Data records:
▼▼▼
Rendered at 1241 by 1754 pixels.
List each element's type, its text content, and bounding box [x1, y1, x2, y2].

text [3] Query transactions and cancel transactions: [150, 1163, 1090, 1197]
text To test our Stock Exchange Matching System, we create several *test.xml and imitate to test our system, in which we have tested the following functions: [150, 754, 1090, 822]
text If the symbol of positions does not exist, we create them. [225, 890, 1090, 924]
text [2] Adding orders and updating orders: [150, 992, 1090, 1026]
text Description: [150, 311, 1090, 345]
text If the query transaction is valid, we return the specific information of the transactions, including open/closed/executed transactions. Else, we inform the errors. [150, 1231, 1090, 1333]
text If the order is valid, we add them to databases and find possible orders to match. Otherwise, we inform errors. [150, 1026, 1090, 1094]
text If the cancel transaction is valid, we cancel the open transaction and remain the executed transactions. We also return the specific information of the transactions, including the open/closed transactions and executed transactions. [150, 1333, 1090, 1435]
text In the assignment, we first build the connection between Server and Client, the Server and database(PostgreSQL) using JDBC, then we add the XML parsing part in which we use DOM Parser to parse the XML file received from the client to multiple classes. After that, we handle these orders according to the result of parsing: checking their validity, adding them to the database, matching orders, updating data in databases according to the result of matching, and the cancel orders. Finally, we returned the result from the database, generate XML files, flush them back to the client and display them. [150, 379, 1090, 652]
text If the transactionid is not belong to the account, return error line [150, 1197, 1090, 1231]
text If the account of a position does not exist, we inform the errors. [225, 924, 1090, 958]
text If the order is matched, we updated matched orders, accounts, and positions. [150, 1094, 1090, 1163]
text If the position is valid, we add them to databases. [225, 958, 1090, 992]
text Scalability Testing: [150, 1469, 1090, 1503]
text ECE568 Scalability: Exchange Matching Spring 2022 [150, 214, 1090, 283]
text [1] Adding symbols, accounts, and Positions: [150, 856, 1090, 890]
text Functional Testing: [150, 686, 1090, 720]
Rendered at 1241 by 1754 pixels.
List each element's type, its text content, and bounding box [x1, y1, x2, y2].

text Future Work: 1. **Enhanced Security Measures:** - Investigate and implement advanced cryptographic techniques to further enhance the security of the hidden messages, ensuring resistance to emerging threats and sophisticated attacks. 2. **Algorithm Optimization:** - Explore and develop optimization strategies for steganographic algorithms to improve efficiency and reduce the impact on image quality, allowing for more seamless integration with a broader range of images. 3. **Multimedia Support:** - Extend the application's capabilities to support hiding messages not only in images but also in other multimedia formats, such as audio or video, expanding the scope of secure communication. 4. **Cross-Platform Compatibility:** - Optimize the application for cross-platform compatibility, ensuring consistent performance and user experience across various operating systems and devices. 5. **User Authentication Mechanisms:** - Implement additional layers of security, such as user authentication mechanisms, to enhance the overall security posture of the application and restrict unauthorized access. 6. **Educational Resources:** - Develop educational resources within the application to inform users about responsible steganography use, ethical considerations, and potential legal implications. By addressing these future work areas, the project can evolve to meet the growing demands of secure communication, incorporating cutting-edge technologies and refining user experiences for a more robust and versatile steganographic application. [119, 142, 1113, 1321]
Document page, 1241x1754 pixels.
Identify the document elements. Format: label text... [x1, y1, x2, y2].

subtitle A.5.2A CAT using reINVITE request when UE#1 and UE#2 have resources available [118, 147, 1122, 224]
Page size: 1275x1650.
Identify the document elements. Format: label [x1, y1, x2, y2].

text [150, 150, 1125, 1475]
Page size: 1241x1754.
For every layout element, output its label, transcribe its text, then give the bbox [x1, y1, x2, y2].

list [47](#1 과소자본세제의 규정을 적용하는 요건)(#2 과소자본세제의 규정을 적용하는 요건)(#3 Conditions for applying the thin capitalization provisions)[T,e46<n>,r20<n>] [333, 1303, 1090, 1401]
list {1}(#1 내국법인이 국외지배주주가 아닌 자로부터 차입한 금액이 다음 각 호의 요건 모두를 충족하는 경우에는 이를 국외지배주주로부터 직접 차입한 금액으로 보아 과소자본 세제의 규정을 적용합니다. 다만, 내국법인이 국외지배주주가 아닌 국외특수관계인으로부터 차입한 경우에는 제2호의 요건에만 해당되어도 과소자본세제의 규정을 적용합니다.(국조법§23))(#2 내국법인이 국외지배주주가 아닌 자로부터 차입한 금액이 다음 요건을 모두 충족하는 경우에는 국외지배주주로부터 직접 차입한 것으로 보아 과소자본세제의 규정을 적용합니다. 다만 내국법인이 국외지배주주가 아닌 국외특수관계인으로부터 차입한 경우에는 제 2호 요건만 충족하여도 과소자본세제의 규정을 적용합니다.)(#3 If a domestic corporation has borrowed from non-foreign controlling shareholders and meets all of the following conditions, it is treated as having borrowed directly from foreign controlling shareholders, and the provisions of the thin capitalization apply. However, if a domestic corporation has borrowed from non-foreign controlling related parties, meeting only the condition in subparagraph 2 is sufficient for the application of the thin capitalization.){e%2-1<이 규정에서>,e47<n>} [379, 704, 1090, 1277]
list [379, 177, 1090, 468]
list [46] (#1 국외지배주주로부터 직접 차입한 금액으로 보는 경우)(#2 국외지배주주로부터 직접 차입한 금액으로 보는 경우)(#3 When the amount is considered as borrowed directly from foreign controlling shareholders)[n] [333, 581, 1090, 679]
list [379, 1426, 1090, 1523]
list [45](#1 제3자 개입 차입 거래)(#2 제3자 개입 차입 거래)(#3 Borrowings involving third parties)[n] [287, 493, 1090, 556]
▲▲▲
Your objective: Once you have read the entries, write them all out again exactly.

Expected output:
Rendered at 1241 by 1754 pixels.
List each element's type, its text content, and bounding box [x1, y1, x2, y2].

text [3] Query transactions and cancel transactions: [150, 1163, 1090, 1197]
text To test our Stock Exchange Matching System, we create several *test.xml and imitate to test our system, in which we have tested the following functions: [150, 754, 1090, 822]
text If the symbol of positions does not exist, we create them. [225, 890, 1090, 924]
text [2] Adding orders and updating orders: [150, 992, 1090, 1026]
text Description: [150, 311, 1090, 345]
text If the query transaction is valid, we return the specific information of the transactions, including open/closed/executed transactions. Else, we inform the errors. [150, 1231, 1090, 1333]
text If the order is valid, we add them to databases and find possible orders to match. Otherwise, we inform errors. [150, 1026, 1090, 1094]
text If the cancel transaction is valid, we cancel the open transaction and remain the executed transactions. We also return the specific information of the transactions, including the open/closed transactions and executed transactions. [150, 1333, 1090, 1435]
text In the assignment, we first build the connection between Server and Client, the Server and database(PostgreSQL) using JDBC, then we add the XML parsing part in which we use DOM Parser to parse the XML file received from the client to multiple classes. After that, we handle these orders according to the result of parsing: checking their validity, adding them to the database, matching orders, updating data in databases according to the result of matching, and the cancel orders. Finally, we returned the result from the database, generate XML files, flush them back to the client and display them. [150, 379, 1090, 652]
text If the transactionid is not belong to the account, return error line [150, 1197, 1090, 1231]
text If the account of a position does not exist, we inform the errors. [225, 924, 1090, 958]
text If the order is matched, we updated matched orders, accounts, and positions. [150, 1094, 1090, 1163]
text If the position is valid, we add them to databases. [225, 958, 1090, 992]
text Scalability Testing: [150, 1469, 1090, 1503]
text ECE568 Scalability: Exchange Matching Spring 2022 [150, 214, 1090, 283]
text [1] Adding symbols, accounts, and Positions: [150, 856, 1090, 890]
text Functional Testing: [150, 686, 1090, 720]
Rendered at 1241 by 1754 pixels.
List each element's type, its text content, and bounding box [x1, y1, x2, y2].

text Future Work: 1. **Enhanced Security Measures:** - Investigate and implement advanced cryptographic techniques to further enhance the security of the hidden messages, ensuring resistance to emerging threats and sophisticated attacks. 2. **Algorithm Optimization:** - Explore and develop optimization strategies for steganographic algorithms to improve efficiency and reduce the impact on image quality, allowing for more seamless integration with a broader range of images. 3. **Multimedia Support:** - Extend the application's capabilities to support hiding messages not only in images but also in other multimedia formats, such as audio or video, expanding the scope of secure communication. 4. **Cross-Platform Compatibility:** - Optimize the application for cross-platform compatibility, ensuring consistent performance and user experience across various operating systems and devices. 5. **User Authentication Mechanisms:** - Implement additional layers of security, such as user authentication mechanisms, to enhance the overall security posture of the application and restrict unauthorized access. 6. **Educational Resources:** - Develop educational resources within the application to inform users about responsible steganography use, ethical considerations, and potential legal implications. By addressing these future work areas, the project can evolve to meet the growing demands of secure communication, incorporating cutting-edge technologies and refining user experiences for a more robust and versatile steganographic application. [119, 142, 1113, 1321]
Document page, 1241x1754 pixels.
Identify the document elements. Format: label text... [x1, y1, x2, y2].

subtitle A.5.2A CAT using reINVITE request when UE#1 and UE#2 have resources available [118, 147, 1122, 224]
Page size: 1275x1650.
Identify the document elements. Format: label [x1, y1, x2, y2].

text [150, 150, 1125, 1475]
Page size: 1241x1754.
For every layout element, output its label, transcribe its text, then give the bbox [x1, y1, x2, y2].

list [47](#1 과소자본세제의 규정을 적용하는 요건)(#2 과소자본세제의 규정을 적용하는 요건)(#3 Conditions for applying the thin capitalization provisions)[T,e46<n>,r20<n>] [333, 1303, 1090, 1401]
list {1}(#1 내국법인이 국외지배주주가 아닌 자로부터 차입한 금액이 다음 각 호의 요건 모두를 충족하는 경우에는 이를 국외지배주주로부터 직접 차입한 금액으로 보아 과소자본 세제의 규정을 적용합니다. 다만, 내국법인이 국외지배주주가 아닌 국외특수관계인으로부터 차입한 경우에는 제2호의 요건에만 해당되어도 과소자본세제의 규정을 적용합니다.(국조법§23))(#2 내국법인이 국외지배주주가 아닌 자로부터 차입한 금액이 다음 요건을 모두 충족하는 경우에는 국외지배주주로부터 직접 차입한 것으로 보아 과소자본세제의 규정을 적용합니다. 다만 내국법인이 국외지배주주가 아닌 국외특수관계인으로부터 차입한 경우에는 제 2호 요건만 충족하여도 과소자본세제의 규정을 적용합니다.)(#3 If a domestic corporation has borrowed from non-foreign controlling shareholders and meets all of the following conditions, it is treated as having borrowed directly from foreign controlling shareholders, and the provisions of the thin capitalization apply. However, if a domestic corporation has borrowed from non-foreign controlling related parties, meeting only the condition in subparagraph 2 is sufficient for the application of the thin capitalization.){e%2-1<이 규정에서>,e47<n>} [379, 704, 1090, 1277]
list [379, 177, 1090, 468]
list [46] (#1 국외지배주주로부터 직접 차입한 금액으로 보는 경우)(#2 국외지배주주로부터 직접 차입한 금액으로 보는 경우)(#3 When the amount is considered as borrowed directly from foreign controlling shareholders)[n] [333, 581, 1090, 679]
list [379, 1426, 1090, 1523]
list [45](#1 제3자 개입 차입 거래)(#2 제3자 개입 차입 거래)(#3 Borrowings involving third parties)[n] [287, 493, 1090, 556]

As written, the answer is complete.